Bir kent araştırmacısı, “Kaleiçi, tarihsel olarak çok derin bir yapıya sahip. Ancak içinde bulunan 42 Selçuklu fetihnamesi perişan bir durumda. Kaleiçi’nin sadece Büyükşehir Belediyesi, Muratpaşa Belediyesi ve Kültür Bakanlığı tarafından değil, tek bir elden idare edilmesi gerektiği kesin" şeklinde açıklamada bulundu.
Kaleiçi’nin Kimliğine Uygun Çözüm Önerileri
Kaleiçi’nin kimliğine ve özel yapısına yakışmayan birçok sorun bulunuyor. Kent araştırmacılarına göre, Kaleiçi UNESCO miras listesine alındığında bu sorunlar çözülebilir. Bir diğer araştırmacı, “Kaleiçi’nde birçok mekruh bina bulunuyor. Kültür Bakanlığı, bu binaların sahiplerine uzun vadeli kredilerle aslına uygun restorasyon yapmalarını sağlamalı. Ayrıca Kaleiçi’ndeki otellerin de ıslah edilmesi gerekiyor. Hemen yanında bulunan müzikaller ise sabaha kadar devam ediyor ve otel misafirleri uyuyamıyor” dedi.

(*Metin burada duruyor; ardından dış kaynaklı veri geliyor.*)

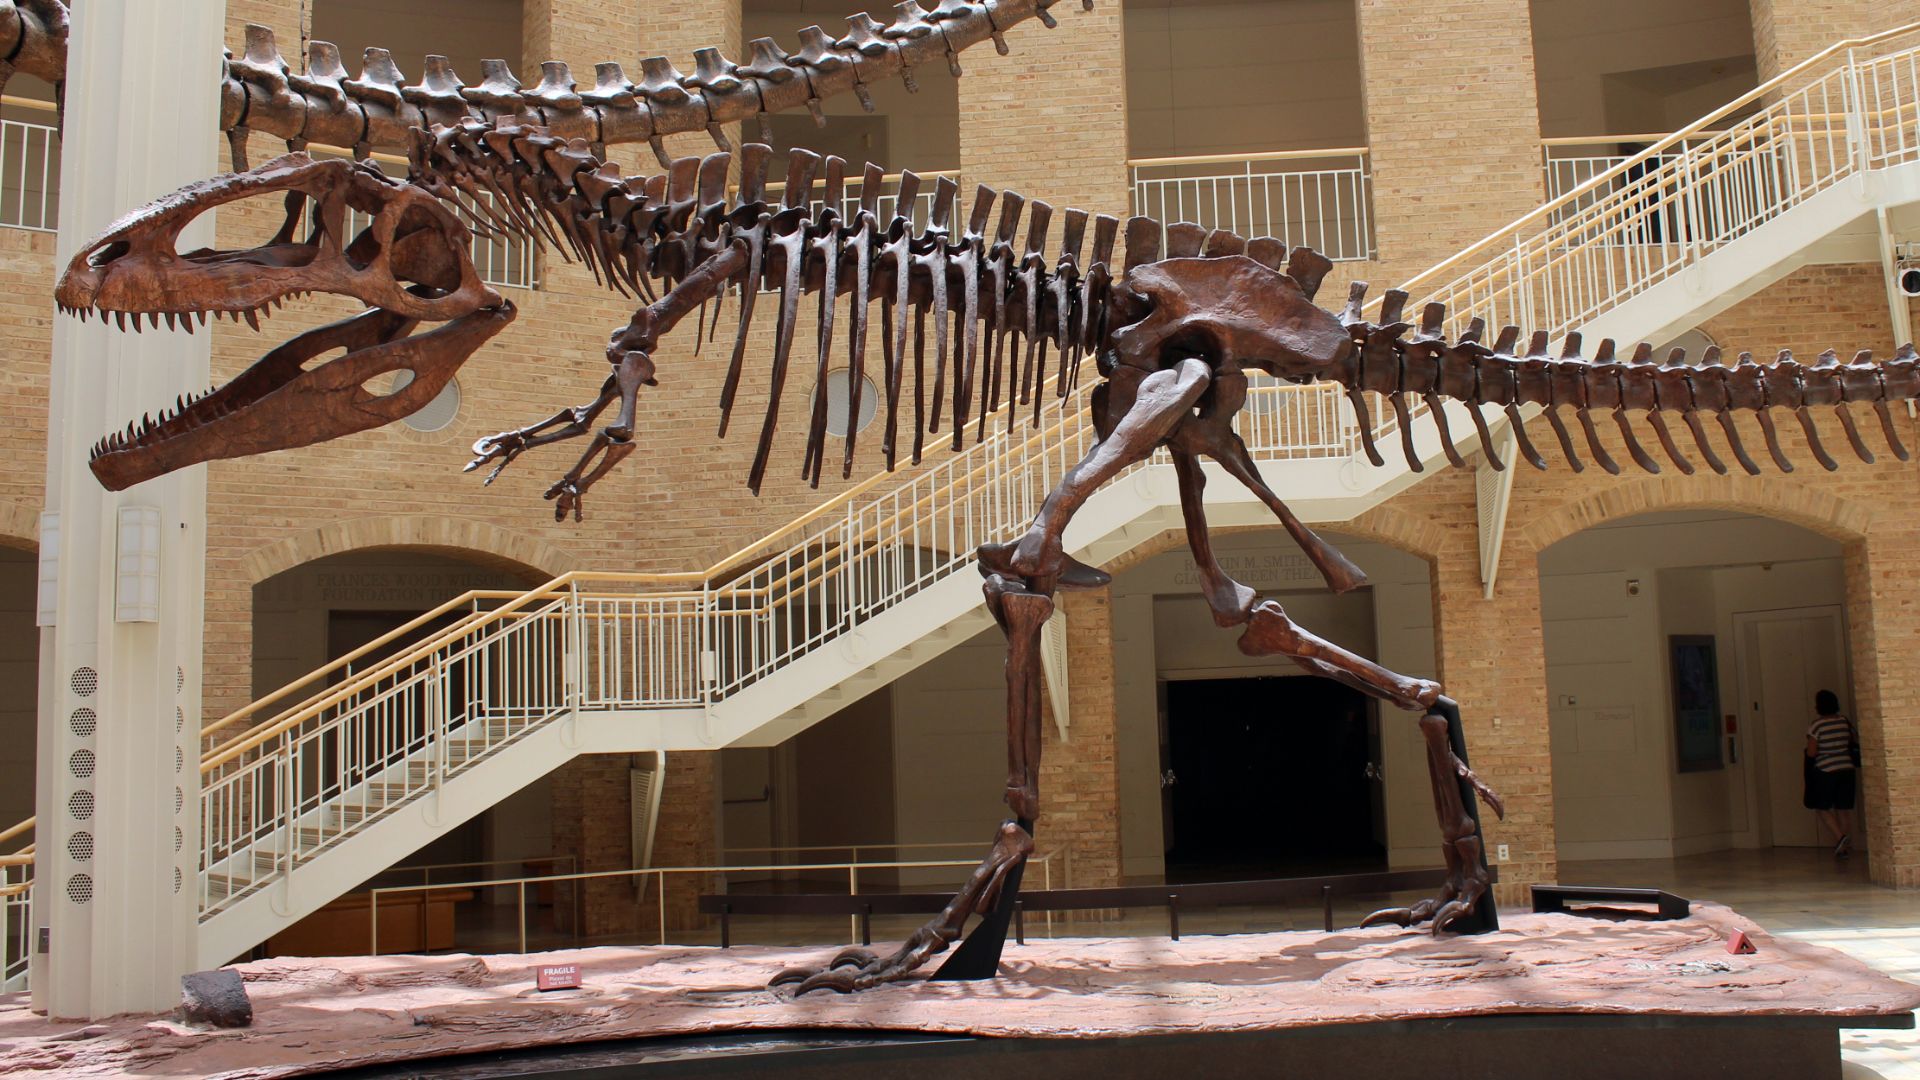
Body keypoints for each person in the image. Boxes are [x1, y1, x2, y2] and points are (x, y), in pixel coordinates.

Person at [1804, 689, 1858, 858]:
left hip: (1826, 770)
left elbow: (1811, 752)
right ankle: (1843, 849)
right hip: (1847, 769)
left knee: (1822, 807)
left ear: (1819, 706)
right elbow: (1853, 740)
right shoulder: (1844, 722)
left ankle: (1840, 837)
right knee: (1843, 809)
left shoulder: (1817, 725)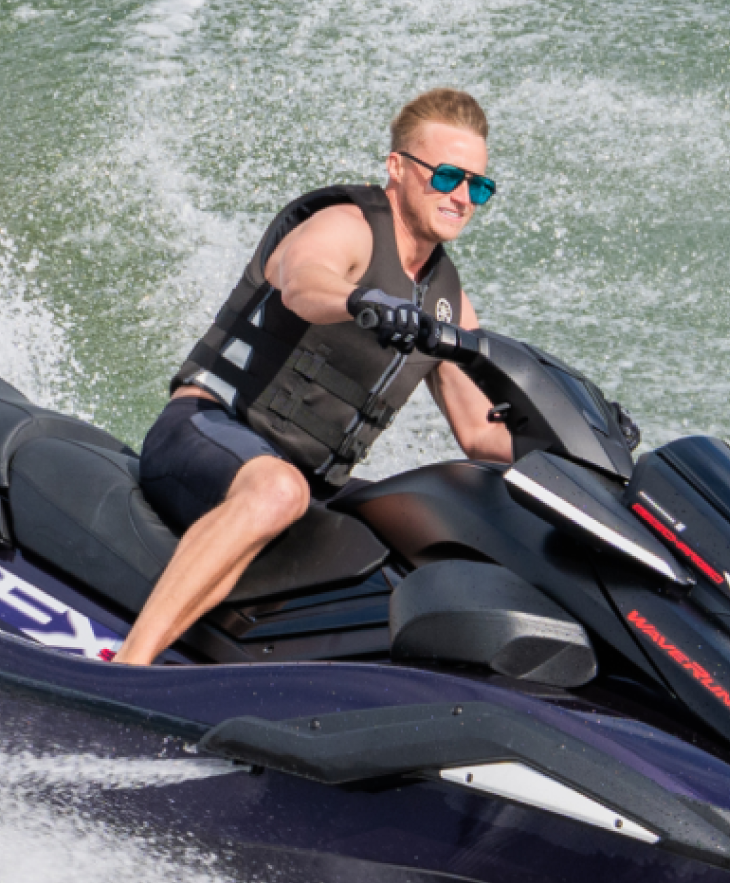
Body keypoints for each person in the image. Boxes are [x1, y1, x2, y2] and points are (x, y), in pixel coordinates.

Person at [112, 88, 510, 665]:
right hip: (205, 429)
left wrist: (592, 462)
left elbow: (480, 432)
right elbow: (304, 284)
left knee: (433, 523)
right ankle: (128, 668)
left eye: (478, 186)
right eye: (448, 176)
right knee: (280, 490)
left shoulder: (447, 302)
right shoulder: (347, 227)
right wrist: (362, 301)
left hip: (303, 489)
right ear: (397, 168)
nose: (461, 197)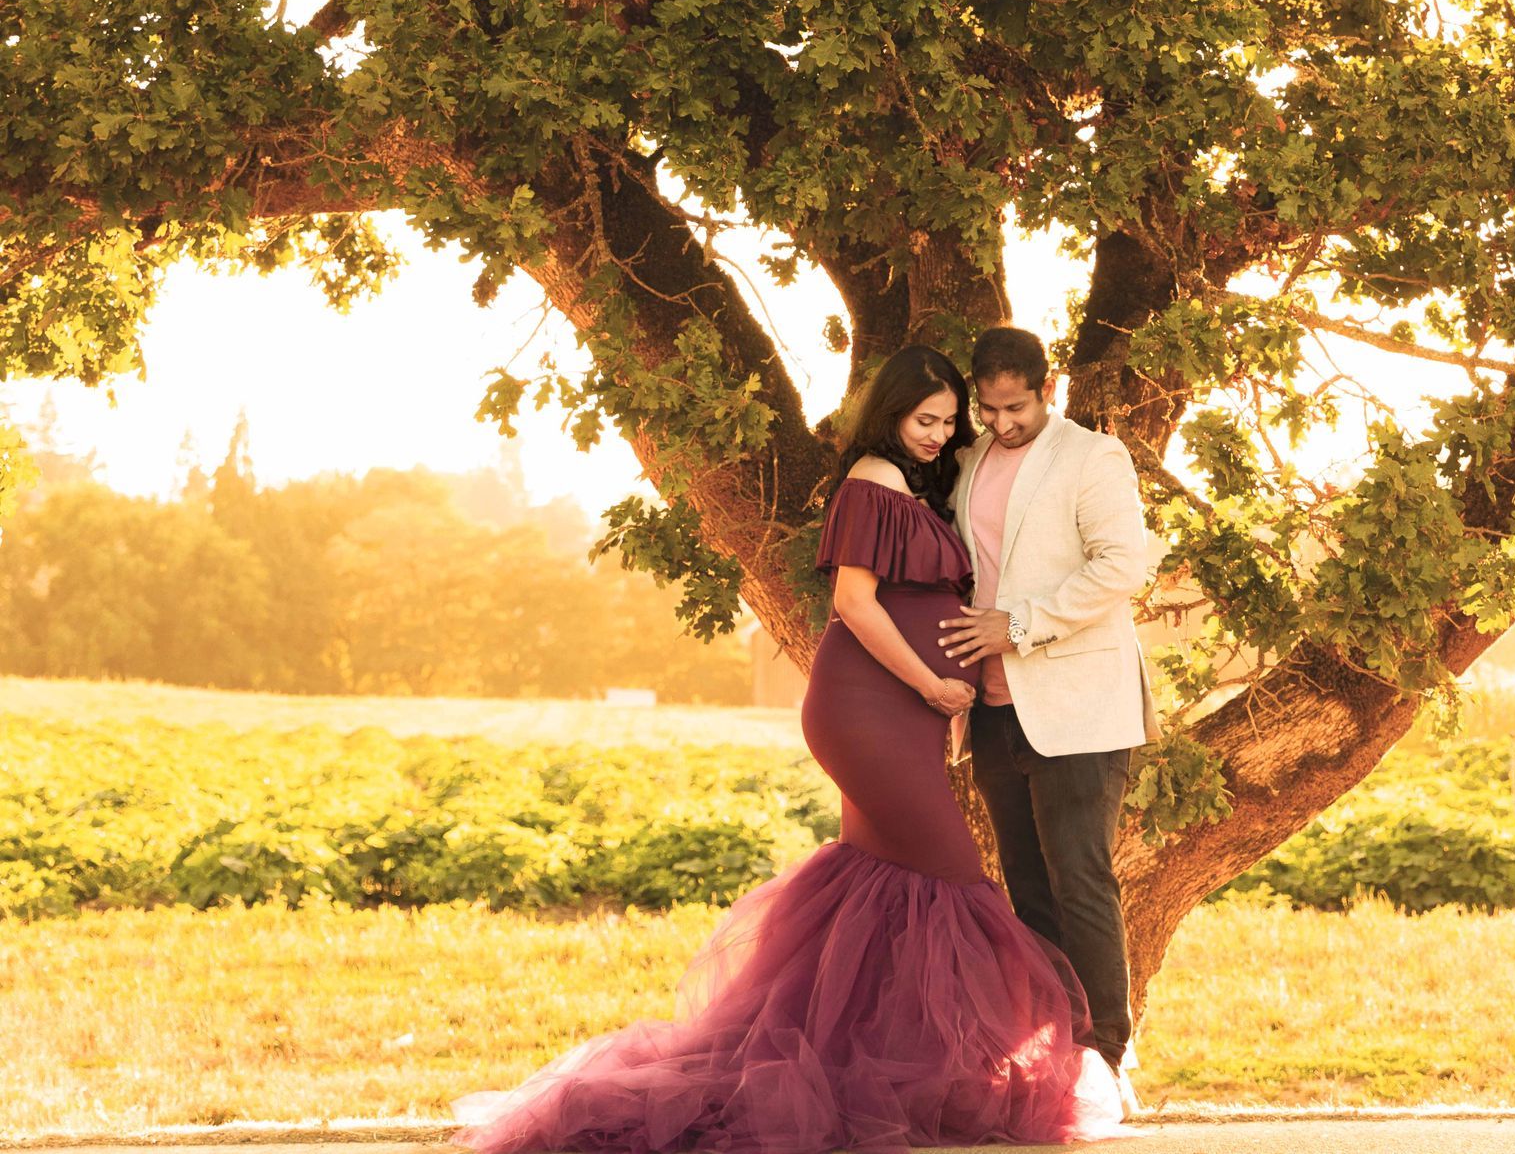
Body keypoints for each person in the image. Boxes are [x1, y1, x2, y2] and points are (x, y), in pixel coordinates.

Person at [454, 343, 1122, 1154]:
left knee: (883, 886)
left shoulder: (932, 477)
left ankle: (871, 1065)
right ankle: (992, 1063)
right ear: (892, 412)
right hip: (872, 703)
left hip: (911, 711)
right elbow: (854, 602)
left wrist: (940, 704)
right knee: (956, 882)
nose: (942, 435)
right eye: (928, 418)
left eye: (952, 421)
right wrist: (934, 686)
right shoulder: (873, 480)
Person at [939, 326, 1160, 1085]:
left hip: (1079, 704)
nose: (1002, 422)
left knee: (1081, 877)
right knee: (1028, 888)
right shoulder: (966, 463)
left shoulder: (1092, 456)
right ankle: (1057, 1055)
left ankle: (1111, 1057)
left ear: (1047, 386)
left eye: (1016, 406)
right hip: (995, 709)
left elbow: (1122, 564)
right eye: (990, 408)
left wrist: (1022, 621)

Kaleiçi’nin Turizme Katkısı
Antalya’nın bütüncül bir turizm merkezi haline gelmesi için Kaleiçi’nin önemi büyük. Ekoturizm ve eko-turizm temalı projelerin Kaleiçi’ne yerleştirilmesi gerektiğini belirten uzmanlar, bölgenin potansiyelinin artacağını savunuyor. Bir başka görüşte ise Kaleiçi’ndeki otellerde yalnızca Antalya’ya özgü yemekler sunulmadığı, bu da turizmi olumsuz etkileyen faktörlerden biri olarak öne çıkıyor. “Kaleiçi’ne Antalya’nın yemeklerini tanıtan restoranlar kurulmalı. Ayrıca, sadece Antalya’yı değil, Türkiye’nin dört bir yanından, özellikle Hatay ve Gaziantep gibi şehirlerden gelen yemek tatlarını da ziyaretçilere sunmak gerek" diyen uzmanlar, gelen turistlere özgün tatlar sunmanın önemine dikkat çekiyor.
Yerel Sanatlar ve Kültürel Zenginlik
Akdeniz Gençlik Sanat Araştırma ve Eğitim Derneği Direktörü Özer Satılmış Özgüç, Kaleiçi’nin yerel değerlerle donatılması gerektiğini belirtiyor. Satılmış Özgüç, “Kaleiçi, Antalya'nın sanatçıları, ressamları, tiyatrocu ve pandomim sanatçılarıyla donatılmalı. Burası, parça parça sanat projeleriyle şekillendirilmeli ve her sanat dalı ayrı bir bölgeye yerleştirilmelidir” ifadelerini kullandı.